*SET TASKS:*
A. Retype the stretch from "The gesture itself, of" through "represents this study." in the text about the Raphael drawing, with no changes.
B. Continue the text about the Raphael drawing, picking up after its last sentence.

++++ SOURCE PASSAGE ++++

About this artwork
The traditional attribution for Raphael of this long overlooked and hitherto unpublished drawing was recently upheld by Konrad Oberhuber, Paul Joannides, and Nicholas Turner (in conversation, 1995/96) all of whom agreed that it should be dated 1518/20, towards the very end of Raphael’s career. In the image represented, as well as its medium, technique and style, the drawing relates to Raphael’s most important commissions from this period; the Transfiguration altarpiece, now in the Pinacoteca Vaticana (Dussler 1971, pp. 52-55, pl. 111), which he completed shortly before his death on April 6, 1520; and the decoration of the walls of the Sala di Costantino, the largest of the papal suite of rooms in the Vatican (Dussler, pp. 86-88, pls. 143-44; Quednau 1979). With the possible exception of two allegorical figures in oil, this project, which was underway by late 1519, was largely executed by Raphael’s assistants under the direction of Giulio Romano, and completed in 1524. Although the Sala’s general decorative scheme was devised by Raphel, there are still questions concerning the extent of his responsibility for the design of individual components (Oberhuber/Fischel 1972, pp. 184-204).
The gesture itself, of the upraised right arm and hand with palm facing outward, is reminiscent of that of Christ in the Transfiguration, as conveyed in two modelli, possibly by Giovanni Francesco Penni, in the Louvre (3954; Cordellier/Py 1992, pp. 533-34, no. 905, repr.) and the Albertina (193; Birke/Kertész 1992-, vol. 1, pp. 110-11, repr.), which preserve two abandoned designs for the Transfiguration. In both modelli, Christ’s arm is dramatically bent and thereby foreshortened as in the Chicago drawing, whereas in the actual painting, the same arm is more fully extended within the picture plane. Although it is conceivable that Raphael would have executed a detail study for this important gesture even in the early planning stages, it is unlikely that the Chicago drawing represents this study.

++++ ENTRIES PROVIDED ++++

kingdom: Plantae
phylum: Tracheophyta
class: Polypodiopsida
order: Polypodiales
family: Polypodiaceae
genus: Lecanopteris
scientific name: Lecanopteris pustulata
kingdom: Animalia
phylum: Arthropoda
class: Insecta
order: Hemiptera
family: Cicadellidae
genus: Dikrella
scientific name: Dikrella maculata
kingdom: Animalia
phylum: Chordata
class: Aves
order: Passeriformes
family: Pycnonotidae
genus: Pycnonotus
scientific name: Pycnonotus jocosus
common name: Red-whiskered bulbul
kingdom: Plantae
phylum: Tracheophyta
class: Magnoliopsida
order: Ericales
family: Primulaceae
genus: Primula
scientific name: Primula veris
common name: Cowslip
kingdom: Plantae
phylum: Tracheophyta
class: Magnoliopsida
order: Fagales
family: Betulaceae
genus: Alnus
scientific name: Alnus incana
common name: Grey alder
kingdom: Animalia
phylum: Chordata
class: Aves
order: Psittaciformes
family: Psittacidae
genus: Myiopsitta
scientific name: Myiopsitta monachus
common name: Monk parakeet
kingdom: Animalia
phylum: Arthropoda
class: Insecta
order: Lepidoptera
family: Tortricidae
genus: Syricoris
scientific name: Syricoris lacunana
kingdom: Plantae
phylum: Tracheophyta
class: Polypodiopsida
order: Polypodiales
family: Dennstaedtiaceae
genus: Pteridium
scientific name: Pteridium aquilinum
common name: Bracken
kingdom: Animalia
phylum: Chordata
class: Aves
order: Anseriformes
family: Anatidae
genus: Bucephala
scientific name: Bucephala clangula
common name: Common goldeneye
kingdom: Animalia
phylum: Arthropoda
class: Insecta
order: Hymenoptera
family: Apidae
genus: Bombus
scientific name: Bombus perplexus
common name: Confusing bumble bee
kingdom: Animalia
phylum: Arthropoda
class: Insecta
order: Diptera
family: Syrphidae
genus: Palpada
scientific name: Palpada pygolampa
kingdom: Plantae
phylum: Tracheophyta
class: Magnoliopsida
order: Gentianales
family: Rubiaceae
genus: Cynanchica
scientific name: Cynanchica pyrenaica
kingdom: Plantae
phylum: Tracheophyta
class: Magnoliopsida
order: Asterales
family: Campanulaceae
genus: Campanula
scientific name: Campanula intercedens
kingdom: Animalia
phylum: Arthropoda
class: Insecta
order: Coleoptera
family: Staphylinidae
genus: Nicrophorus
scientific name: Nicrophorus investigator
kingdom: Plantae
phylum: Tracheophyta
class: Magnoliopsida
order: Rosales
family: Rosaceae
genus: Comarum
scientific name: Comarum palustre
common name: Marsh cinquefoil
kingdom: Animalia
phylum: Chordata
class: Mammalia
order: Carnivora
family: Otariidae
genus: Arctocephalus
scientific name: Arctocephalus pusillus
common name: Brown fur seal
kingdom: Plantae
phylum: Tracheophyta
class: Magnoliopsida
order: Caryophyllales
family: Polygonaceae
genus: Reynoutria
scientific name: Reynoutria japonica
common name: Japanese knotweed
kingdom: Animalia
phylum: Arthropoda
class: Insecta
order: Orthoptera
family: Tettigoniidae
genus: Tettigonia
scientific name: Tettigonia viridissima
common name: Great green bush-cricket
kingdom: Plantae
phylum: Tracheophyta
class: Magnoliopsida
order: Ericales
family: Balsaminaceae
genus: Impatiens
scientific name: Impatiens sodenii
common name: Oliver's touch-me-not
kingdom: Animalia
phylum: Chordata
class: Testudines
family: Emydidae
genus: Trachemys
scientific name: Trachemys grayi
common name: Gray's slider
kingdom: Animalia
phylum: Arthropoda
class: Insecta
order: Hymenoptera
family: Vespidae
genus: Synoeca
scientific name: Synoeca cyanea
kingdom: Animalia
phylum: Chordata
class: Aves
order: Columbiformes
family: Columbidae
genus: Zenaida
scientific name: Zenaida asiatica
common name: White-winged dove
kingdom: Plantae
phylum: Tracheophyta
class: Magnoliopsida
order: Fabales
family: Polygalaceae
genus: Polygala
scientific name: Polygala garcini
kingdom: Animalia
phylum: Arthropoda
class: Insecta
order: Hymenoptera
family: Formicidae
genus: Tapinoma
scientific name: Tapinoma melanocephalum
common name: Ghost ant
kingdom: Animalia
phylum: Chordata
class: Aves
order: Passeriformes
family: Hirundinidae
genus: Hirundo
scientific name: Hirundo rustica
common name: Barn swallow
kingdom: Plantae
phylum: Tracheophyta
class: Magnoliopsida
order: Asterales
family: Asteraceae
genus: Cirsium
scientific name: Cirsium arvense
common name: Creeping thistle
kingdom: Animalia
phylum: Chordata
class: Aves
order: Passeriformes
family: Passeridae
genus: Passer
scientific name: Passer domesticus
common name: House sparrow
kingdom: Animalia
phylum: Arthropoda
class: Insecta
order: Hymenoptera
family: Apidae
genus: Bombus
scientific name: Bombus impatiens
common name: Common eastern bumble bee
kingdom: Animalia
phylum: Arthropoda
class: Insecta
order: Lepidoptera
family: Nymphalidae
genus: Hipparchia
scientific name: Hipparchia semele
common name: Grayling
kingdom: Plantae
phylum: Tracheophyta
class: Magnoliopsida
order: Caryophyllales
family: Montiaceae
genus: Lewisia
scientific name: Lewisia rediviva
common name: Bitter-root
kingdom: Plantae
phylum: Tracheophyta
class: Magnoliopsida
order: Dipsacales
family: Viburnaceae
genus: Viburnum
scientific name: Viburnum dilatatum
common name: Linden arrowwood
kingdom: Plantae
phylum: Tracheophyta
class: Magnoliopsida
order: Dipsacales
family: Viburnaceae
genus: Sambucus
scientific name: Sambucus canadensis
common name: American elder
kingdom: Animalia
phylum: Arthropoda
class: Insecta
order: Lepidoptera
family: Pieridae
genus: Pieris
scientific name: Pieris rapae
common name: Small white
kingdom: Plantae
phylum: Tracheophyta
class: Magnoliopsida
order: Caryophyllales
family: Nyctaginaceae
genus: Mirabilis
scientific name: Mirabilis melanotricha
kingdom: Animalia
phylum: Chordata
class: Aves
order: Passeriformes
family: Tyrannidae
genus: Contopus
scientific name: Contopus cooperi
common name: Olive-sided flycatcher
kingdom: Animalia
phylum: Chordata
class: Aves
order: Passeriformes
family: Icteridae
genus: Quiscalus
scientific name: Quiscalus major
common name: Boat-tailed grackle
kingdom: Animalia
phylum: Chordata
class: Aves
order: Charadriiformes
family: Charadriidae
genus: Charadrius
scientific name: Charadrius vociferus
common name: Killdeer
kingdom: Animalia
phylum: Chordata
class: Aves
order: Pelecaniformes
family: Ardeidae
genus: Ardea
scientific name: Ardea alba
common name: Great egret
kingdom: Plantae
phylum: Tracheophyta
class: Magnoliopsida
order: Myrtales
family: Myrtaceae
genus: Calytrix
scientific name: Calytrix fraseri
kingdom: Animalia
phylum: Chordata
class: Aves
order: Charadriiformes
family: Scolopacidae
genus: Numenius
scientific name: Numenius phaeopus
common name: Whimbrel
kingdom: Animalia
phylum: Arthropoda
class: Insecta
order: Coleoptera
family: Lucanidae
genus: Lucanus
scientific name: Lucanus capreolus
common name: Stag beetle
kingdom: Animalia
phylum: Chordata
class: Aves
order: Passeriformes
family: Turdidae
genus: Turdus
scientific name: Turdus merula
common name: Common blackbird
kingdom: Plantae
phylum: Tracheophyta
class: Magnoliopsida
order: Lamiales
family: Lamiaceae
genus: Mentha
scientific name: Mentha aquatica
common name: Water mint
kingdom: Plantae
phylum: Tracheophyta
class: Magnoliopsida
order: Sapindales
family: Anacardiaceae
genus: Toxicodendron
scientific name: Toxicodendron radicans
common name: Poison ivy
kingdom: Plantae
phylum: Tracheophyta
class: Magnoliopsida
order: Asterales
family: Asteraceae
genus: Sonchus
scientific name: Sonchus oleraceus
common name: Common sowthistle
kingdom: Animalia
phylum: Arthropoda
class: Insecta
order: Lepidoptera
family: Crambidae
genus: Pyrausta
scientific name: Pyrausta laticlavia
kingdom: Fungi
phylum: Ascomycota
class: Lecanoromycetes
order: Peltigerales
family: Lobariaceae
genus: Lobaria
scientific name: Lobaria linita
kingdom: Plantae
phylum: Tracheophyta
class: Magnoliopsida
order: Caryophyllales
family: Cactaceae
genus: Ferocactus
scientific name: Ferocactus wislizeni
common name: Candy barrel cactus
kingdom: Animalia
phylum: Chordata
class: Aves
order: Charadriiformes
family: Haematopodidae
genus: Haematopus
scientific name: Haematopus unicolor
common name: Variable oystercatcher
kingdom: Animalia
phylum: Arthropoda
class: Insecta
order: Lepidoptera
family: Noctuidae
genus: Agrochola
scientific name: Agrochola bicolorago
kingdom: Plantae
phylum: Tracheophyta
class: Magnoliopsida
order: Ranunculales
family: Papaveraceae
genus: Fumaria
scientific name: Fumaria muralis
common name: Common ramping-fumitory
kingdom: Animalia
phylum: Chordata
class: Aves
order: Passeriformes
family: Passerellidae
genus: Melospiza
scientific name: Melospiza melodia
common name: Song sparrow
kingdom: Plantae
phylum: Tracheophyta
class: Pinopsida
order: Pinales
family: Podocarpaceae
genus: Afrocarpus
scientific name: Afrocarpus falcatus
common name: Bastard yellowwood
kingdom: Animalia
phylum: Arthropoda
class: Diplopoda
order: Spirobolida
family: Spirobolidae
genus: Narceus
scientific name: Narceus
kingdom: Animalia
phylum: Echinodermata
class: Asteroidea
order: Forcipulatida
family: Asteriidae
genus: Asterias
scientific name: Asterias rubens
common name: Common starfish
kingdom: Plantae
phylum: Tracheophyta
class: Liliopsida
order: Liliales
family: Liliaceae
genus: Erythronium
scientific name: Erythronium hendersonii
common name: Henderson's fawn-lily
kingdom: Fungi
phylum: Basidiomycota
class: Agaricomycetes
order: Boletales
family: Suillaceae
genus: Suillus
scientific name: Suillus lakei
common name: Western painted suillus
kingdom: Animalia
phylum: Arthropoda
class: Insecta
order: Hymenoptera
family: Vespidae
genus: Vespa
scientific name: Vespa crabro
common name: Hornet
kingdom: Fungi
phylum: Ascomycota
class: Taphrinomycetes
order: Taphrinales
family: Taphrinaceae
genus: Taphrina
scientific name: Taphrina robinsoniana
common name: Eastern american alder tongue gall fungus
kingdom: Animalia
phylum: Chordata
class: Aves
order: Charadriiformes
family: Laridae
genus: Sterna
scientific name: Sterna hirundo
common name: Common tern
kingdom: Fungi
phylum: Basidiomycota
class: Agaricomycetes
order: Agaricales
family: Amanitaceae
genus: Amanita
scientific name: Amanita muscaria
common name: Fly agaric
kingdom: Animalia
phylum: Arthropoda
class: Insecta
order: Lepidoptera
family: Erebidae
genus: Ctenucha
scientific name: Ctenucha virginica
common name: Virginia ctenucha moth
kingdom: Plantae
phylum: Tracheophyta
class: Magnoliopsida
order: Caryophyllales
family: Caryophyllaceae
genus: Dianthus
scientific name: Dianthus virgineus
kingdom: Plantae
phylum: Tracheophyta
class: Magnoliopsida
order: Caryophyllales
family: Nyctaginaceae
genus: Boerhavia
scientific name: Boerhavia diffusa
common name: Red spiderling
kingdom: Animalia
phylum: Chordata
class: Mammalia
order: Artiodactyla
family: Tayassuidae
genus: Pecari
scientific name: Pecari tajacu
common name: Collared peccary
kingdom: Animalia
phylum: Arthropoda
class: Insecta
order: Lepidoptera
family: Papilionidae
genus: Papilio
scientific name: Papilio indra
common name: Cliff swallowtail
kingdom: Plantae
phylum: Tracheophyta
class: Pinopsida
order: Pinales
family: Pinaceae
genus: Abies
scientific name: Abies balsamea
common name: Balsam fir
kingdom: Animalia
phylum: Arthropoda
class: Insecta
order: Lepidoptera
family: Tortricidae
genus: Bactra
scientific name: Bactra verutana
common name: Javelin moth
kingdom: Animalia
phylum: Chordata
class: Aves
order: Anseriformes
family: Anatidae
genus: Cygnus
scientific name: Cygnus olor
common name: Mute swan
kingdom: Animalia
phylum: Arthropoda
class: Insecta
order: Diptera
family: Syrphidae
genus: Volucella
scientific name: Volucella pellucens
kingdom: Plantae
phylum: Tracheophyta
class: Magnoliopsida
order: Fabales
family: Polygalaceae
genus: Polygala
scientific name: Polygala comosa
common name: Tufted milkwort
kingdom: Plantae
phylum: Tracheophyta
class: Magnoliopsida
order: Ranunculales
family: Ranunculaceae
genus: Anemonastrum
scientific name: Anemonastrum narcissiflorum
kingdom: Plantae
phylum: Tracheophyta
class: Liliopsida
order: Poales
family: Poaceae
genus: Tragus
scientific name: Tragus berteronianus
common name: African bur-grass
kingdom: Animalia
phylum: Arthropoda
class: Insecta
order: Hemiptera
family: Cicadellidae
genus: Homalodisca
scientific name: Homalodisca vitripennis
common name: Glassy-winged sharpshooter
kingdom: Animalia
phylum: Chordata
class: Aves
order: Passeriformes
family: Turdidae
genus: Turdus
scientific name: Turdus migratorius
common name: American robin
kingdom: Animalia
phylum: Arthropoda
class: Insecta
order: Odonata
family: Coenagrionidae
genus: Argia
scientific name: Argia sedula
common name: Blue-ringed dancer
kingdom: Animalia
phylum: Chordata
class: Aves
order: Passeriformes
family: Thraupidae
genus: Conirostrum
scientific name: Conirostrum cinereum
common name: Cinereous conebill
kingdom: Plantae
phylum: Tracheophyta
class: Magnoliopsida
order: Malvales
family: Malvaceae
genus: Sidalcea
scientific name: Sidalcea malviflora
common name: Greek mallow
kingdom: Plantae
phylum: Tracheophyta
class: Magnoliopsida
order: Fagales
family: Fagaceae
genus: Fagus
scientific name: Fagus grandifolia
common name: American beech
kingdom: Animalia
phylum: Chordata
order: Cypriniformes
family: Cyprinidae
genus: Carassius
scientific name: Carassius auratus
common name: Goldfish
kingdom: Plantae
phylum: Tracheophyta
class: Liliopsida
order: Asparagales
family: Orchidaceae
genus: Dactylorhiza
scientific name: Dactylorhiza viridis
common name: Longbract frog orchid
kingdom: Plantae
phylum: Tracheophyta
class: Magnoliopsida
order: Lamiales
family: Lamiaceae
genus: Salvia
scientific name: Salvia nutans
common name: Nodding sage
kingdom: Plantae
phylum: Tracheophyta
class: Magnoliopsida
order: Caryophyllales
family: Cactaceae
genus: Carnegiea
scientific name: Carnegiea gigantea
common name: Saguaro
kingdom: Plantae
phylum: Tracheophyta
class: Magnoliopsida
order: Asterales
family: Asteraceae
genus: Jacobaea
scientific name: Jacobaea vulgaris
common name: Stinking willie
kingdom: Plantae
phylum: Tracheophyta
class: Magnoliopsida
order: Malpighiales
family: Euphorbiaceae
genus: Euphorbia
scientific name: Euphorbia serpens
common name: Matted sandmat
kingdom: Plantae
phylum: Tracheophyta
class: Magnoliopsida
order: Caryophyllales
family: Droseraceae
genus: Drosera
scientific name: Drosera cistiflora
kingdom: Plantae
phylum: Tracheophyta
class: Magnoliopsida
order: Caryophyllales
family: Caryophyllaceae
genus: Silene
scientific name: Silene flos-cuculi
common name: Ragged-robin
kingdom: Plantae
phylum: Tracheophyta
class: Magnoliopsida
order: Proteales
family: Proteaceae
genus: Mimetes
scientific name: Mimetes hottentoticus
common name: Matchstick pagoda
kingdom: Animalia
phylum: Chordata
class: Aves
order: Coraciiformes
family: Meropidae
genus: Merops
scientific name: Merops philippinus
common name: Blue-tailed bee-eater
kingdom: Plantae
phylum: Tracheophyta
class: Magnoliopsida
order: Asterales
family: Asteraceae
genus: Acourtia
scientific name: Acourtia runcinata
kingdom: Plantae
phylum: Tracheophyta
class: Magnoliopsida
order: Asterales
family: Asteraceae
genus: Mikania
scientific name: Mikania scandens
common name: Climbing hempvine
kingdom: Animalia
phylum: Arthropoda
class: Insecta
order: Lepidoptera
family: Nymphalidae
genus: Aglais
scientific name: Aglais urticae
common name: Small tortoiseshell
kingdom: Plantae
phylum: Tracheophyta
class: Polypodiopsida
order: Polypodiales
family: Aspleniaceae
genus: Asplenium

++++

*REPLIES:*
A.
The gesture itself, of the upraised right arm and hand with palm facing outward, is reminiscent of that of Christ in the Transfiguration, as conveyed in two modelli, possibly by Giovanni Francesco Penni, in the Louvre (3954; Cordellier/Py 1992, pp. 533-34, no. 905, repr.) and the Albertina (193; Birke/Kertész 1992-, vol. 1, pp. 110-11, repr.), which preserve two abandoned designs for the Transfiguration. In both modelli, Christ’s arm is dramatically bent and thereby foreshortened as in the Chicago drawing, whereas in the actual painting, the same arm is more fully extended within the picture plane. Although it is conceivable that Raphael would have executed a detail study for this important gesture even in the early planning stages, it is unlikely that the Chicago drawing represents this study.

B.
Despite morphological similarities between the classically proportioned fingers and thumb, and those of the hands of the two apostles in an auxiliary black chalk cartoon for the Transfiguration in the Ashmolean Museum, Oxford (P II 568; Joannides 1983, no. 437, pl. 38), the hard consistency of the black chalk in the Chicago drawing and the overall polished surface conflict stylistically with the softer chalk employed in the Ashmolean cartoon, and the resulting atmospheric, painterly effect produced by the merging of contours and smudged parallel hatching in that sheet. Moreover, the outlines of what appear to be a cowl or cope in the upper arm are not consonant with the unspecified, toga-like drapery arrangement given to Christ in both the modelli and the final painting.
Although the Chicago drawing may have derived from an abandoned idea Raphael had for Christ’s right arm in the Transfiguration, it bears a much more precise relationship with the upraised right arm and hand of Saint Peter in the Sala di Costantino (Fig. 36; Quednau, pp. 181-204, pl. 33). Attended by the personifications of Ecclesia and Eternity, Saint Peter is one of eight early popes enthroned in niches, and flanking four narrative scenes from the history of Constantine, represented as feigned tapestries on each of the four walls. Peter is immediately identifiable by the pair of large keys he grasps in the his left hand, symbolizing Christ’s charge to him in Matthew 16:18-19. His right hand, with palm facing outward, is raised in a ceremonial gesture that at the time could have been interpreted as blessing or commanding (Quednau, pp. 182, 654-55 n. 615), but in either case would have reinforced the message of papal supremacy proclaimed throughout the room. In this particular case, the Biblical legitimacy of the pope’s role as successor to Peter, Christ’s vicar (then being undermined by Martin Luther), was underscored by the flanking figures of Ecclesia, who holds up a model of the church that Peter was to establish on earth, and Eternity, who symbolized the heavenly kingdom.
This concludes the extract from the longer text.